Obesity is far from just an American problem. These nifty maps from the Economist display average BMI for males around the world in 1980 and 2008, and the percentage change. The maps demonstrate that “Polynesia aside, obesity was a rich-world phenomenon in 1980. By 2008 the rich world had itself expanded, bringing obesity to groups within countries that were previously considered poor, such as Brazil and South Africa. During that period, the prevalence rate of obesity among men doubled to nearly 10%. One country has stubbornly resisted this trend. For all its dynamism since India opened up its economy in 1990, its men have on average become even thinner. The study suggests that Congo is the thinnest country in the world, and Nauru the fattest.” [%comments]

This is a personal responsibility problem.
Liberals will be all over themselves to set up a universal health system that will bankrupt the country.
Take it from someone that’s a spent a lot of time in India. The average is highly misleading.

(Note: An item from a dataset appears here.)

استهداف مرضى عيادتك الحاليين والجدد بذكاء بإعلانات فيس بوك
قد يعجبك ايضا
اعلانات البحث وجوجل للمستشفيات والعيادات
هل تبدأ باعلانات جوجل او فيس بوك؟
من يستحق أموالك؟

If the middle class and upper class were measured separately from the starving poor it would be a completely different story.
Obesity is a growing problem in the world. I think a lot of peoples eating and exercise habits have to do with how their parents are raising them. If they grow up eating wrong with their families, through out their life time they will keep the same eating habits. Families need to make healthy eating choices and make exercising a fun activity to do with their children.
Intersting. But I’m not sure how reliable the data from India/EMs would be. First, it would be highly skewed, as in rich vs poor, rich being more obese, but the sheer quantity of thin poor bringing the entire population statistic down.
Second, It would suffer from survivorship bias, as in the high mortality rate among the poor and not be counted in the data. I would assume this would affect to some degree.
How much of this trend can be explained by an aging population? BMI peaks around age 55. If we have a higher proportion of males age 20 and older in the 50-60 year old category, does that skew the results? Does anyone report age-adjusted obesity rates?
So people should stop saying that America is full of fat people.
Also body fat % could be genetic and people have the same nationalities have similar genetics. Not just by who eats the most junk food and does least activity.
BMI is a poor measure since it is a ratio of one’s mass to the square of one’s height. A person who is carrying 30 kg of extra mass because of muscle (which has significantly higher density than fat) is placed in the same category as a person carry 30 kg of extra mass from fat.
Poverty can now cease to be measured by scarcity of food and can instead be measured by scarcity of mobile devices.